Our generator draws from real Welsh naming traditions across all eras. Use the origin filter to focus on what you need — Arthurian names for fantasy, modern names for a contemporary character, or nature names if you want something with a built-in meaning. Every result includes a pronunciation guide, because a Welsh name you can't say out loud is only half a name. For a broader Celtic perspective that includes Irish, Scottish, and Breton traditions alongside Welsh, try our Celtic name generator.

Common Questions

How do you pronounce the Welsh LL sound?

Place your tongue where you'd put it for an L sound, then blow air past the sides of your tongue without voicing. It's a breathy, hissing L — not "CHL" or "THL" as sometimes approximated. The closest English speakers usually get is "HL." Practice with Llanelli: "hlan-ETH-lee."

Is Bronwyn a Welsh name?

Technically, the traditional Welsh feminine form is Bronwen (-wen is the feminine suffix meaning "white/blessed"). Bronwyn with a Y is the masculine form. However, Bronwyn has become widely accepted as feminine outside Wales, particularly in Australia and North America. In Wales itself, you'd use Bronwen for a girl.

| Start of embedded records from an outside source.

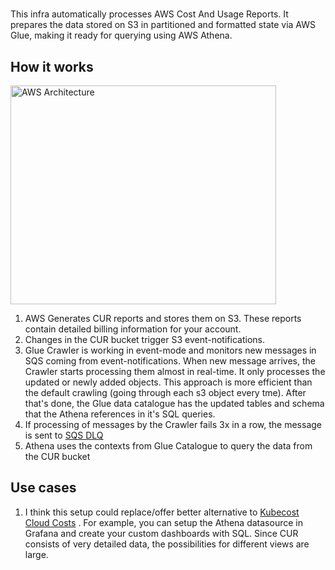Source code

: # 

# 

This infra automatically processes AWS Cost And Usage Reports. It prepares the
data stored on S3 in partitioned and formatted state via AWS Glue, making it
ready for querying using AWS Athena.

## How it works

<img src="https://i.imgur.com/8xwlWlp.png" alt="AWS Architecture" height="350" width="425">

1. AWS Generates CUR reports and stores them on S3. These reports contain
   detailed billing information for your account.
1. Changes in the CUR bucket trigger S3 event-notifications.
1. Glue Crawler is working in event-mode and monitors new messages in SQS coming
   from event-notifications. When new message arrives, the Crawler starts
   processing them almost in real-time. It only processes the updated or newly
   added objects. This approach is more efficient than the default crawling
   (going through each s3 object every tme). After that's done, the Glue data
   catalogue has the updated tables and schema that the Athena references in
   it's SQL queries.
1. If processing of messages by the Crawler fails 3x in a row, the message is
   sent to
   [SQS DLQ](https://docs.aws.amazon.com/AWSSimpleQueueService/latest/SQSDeveloperGuide/sqs-dead-letter-queues.html)
1. Athena uses the contexts from Glue Catalogue to query the data from the CUR
   bucket

## Use cases

1. I think this setup could replace/offer better alternative to
   [Kubecost Cloud Costs](https://docs.kubecost.com/using-kubecost/navigating-the-kubecost-ui/cloud-costs-explorer)
   . For example, you can setup the Athena datasource in Grafana and create your
   custom dashboards with SQL. Since CUR consists of very detailed data, the
   possibilities for different views are large.
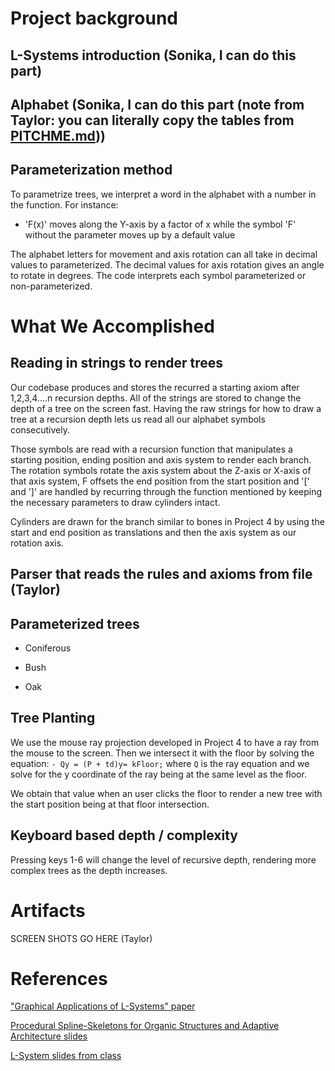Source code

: # Project background

## L-Systems introduction (Sonika, I can do this part)


## Alphabet (Sonika, I can do this part (note from Taylor: you can literally copy the tables from [PITCHME.md](PITCHME.md)))


## Parameterization method

To parametrize trees, we interpret a word in the alphabet with a number in the function. For instance:

- 'F(x)' moves along the Y-axis by a factor of x while the symbol 'F' without the parameter moves up by a default value

The alphabet letters for movement and axis rotation can all take in decimal values to parameterized. The decimal values for axis rotation gives an angle to rotate in degrees. The code interprets each symbol parameterized or non-parameterized.

# What We Accomplished

## Reading in strings to render trees

Our codebase produces and stores the recurred a starting axiom after 1,2,3,4....n recursion depths. All of the strings are stored to change the depth of a tree on the screen fast. Having the raw strings for how to draw a tree at a recursion depth lets us read all our alphabet symbols consecutively.

Those symbols are read with a recursion function that manipulates a starting position, ending position and axis system to render each branch. The rotation symbols rotate the axis system about the Z-axis or X-axis of that axis system, F offsets the end position from the start position and '[' and ']' are handled by recurring through the function mentioned by keeping the necessary parameters to draw cylinders intact.

Cylinders are drawn for the branch similar to bones in Project 4 by using the start and end position as translations and then the axis system as our rotation axis.

## Parser that reads the rules and axioms from file (Taylor)

## Parameterized trees

* Coniferous

* Bush

* Oak

## Tree Planting

We use the mouse ray projection developed in Project 4 to have a ray from the mouse to the screen. Then we intersect it with the floor by solving the equation: `- Qy = (P + td)y= kFloor;` where `Q` is the ray equation and we solve for the y coordinate of the ray being at the same level as the floor.

We obtain that value when an user clicks the floor to render a new tree with the start position being at that floor intersection.

## Keyboard based depth / complexity

Pressing keys 1-6 will change the level of recursive depth, rendering more complex trees as the depth increases.

# Artifacts

SCREEN SHOTS GO HERE (Taylor)

# References

["Graphical Applications of L-Systems" paper](http://algorithmicbotany.org/papers/graphical.gi86.pdf)

[Procedural Spline-Skeletons for Organic Structures and Adaptive Architecture slides](https://www.google.com/amp/slideplayer.com/amp/9955345/)

[L-System slides from class](https://www.cs.utexas.edu/~theshark/courses/cs354/lectures/cs354-22.pdf)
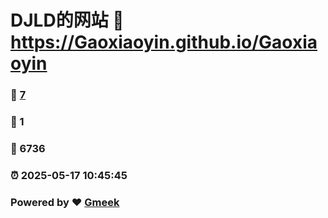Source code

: # DJLD的网站 :link: https://Gaoxiaoyin.github.io/Gaoxiaoyin 
### :page_facing_up: [7](https://Gaoxiaoyin.github.io/Gaoxiaoyin/tag.html) 
### :speech_balloon: 1 
### :hibiscus: 6736 
### :alarm_clock: 2025-05-17 10:45:45 
### Powered by :heart: [Gmeek](https://github.com/Meekdai/Gmeek)
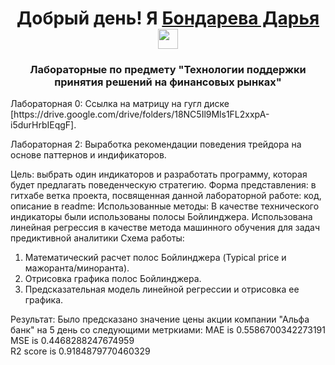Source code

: 
<h1 align="center">Добрый день! Я <a href="(https://github.com/Chiplenok)" target="_blank">Бондарева Дарья</a> 
<img src="https://github.com/blackcater/blackcater/raw/main/images/Hi.gif" height="32"/></h1>
<h3 align="center">Лабораторные по предмету "Технологии поддержки принятия решений на финансовых рынках"</h3>
Лабораторная 0: Ссылка на матрицу на гугл диске [https://drive.google.com/drive/folders/18NC5Il9Mls1FL2xxpA-i5durHrbIEqgF].  

Лабораторная 2: Выработка рекомендации поведения трейдора на основе паттернов и индификаторов.  

Цель: выбрать один индикаторов и разработать программу, которая будет предлагать поведенческую стратегию.
Форма представления: в гитхабе ветка проекта, посвященная данной лабораторной работе: код, описание в readme:
Использованные методы: В качестве технического индикаторы были использованы полосы Бойлинджера. 
  Использована линейная регрессия в качестве метода машинного обучения для задач предиктивной аналитики
Схема работы:
  1. Математический расчет полос Бойлинджера (Typical price и мажоранта/миноранта).
  2. Отрисовка графика полос Бойлинджера.
  3. Предсказательная модель линейной регрессии и отрисовка ее графика.
  
Результат: Было предсказано значение цены акции компании "Альфа банк" на 5 день со следующими метркиами:
MAE is 0.5586700342273191\
MSE is 0.4468288247674959\
R2 score is 0.9184879770460329


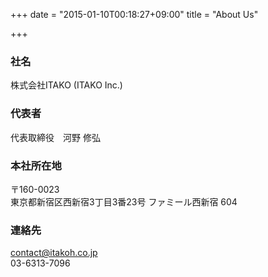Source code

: +++
date = "2015-01-10T00:18:27+09:00"
title = "About Us"

+++

### 社名

株式会社ITAKO (ITAKO Inc.)

### 代表者

代表取締役　河野 修弘

### 本社所在地

〒160-0023  
東京都新宿区西新宿3丁目3番23号 ファミール西新宿 604

### 連絡先

contact@itakoh.co.jp  
03-6313-7096
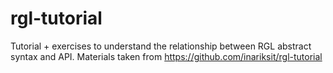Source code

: # rgl-tutorial
Tutorial + exercises to understand the relationship between RGL abstract syntax and API. Materials taken from https://github.com/inariksit/rgl-tutorial 

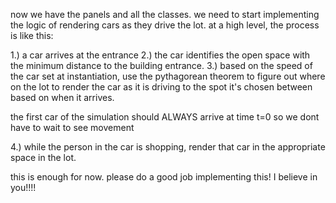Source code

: now we have the panels and all the classes. we need to start implementing the logic of rendering cars as they drive the lot. at a high level, the process is like this:

1.) a car arrives at the entrance
2.) the car identifies the open space with the minimum distance to the building entrance.
3.) based on the speed of the car set at instantiation, use the pythagorean theorem to figure out where on the lot to render the car as it is driving to the spot it's chosen between based on when it arrives.

the first car of the simulation should ALWAYS arrive at time t=0 so we dont have to wait to see movement

4.) while the person in the car is shopping, render that car in the appropriate space in the lot.

this is enough for now. please do a good job implementing this! I believe in you!!!!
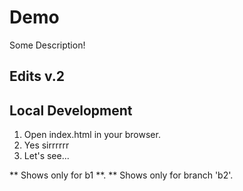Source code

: # Demo

Some Description!

## Edits v.2

## Local Development
1. Open index.html in your browser.
2. Yes sirrrrrr
3. Let's see...

** Shows only for b1 **.
** Shows only for branch 'b2'.

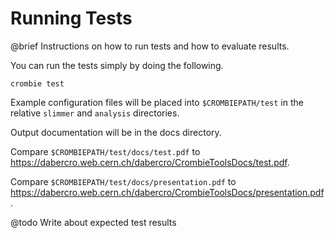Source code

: # Running Tests

@brief Instructions on how to run tests and how to evaluate results.

You can run the tests simply by doing the following.

    crombie test

Example configuration files will be placed into `$CROMBIEPATH/test` in 
the relative `slimmer` and `analysis` directories.

Output documentation will be in the docs directory.

Compare `$CROMBIEPATH/test/docs/test.pdf` to
https://dabercro.web.cern.ch/dabercro/CrombieToolsDocs/test.pdf.

Compare `$CROMBIEPATH/test/docs/presentation.pdf` to
https://dabercro.web.cern.ch/dabercro/CrombieToolsDocs/presentation.pdf.

@todo Write about expected test results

What's the difference between Welsh names and Irish Celtic names?

Welsh and Irish are both Celtic languages but from different branches — Welsh is Brythonic (like Cornish and Breton), while Irish is Goidelic (like Scottish Gaelic and Manx). The names sound distinctly different: Welsh favours LL, RH, DD, and GW sounds, while Irish uses combinations like BH, MH, and the séimhiú (lenition) system. Gwyneth is unmistakably Welsh; Siobhán is unmistakably Irish.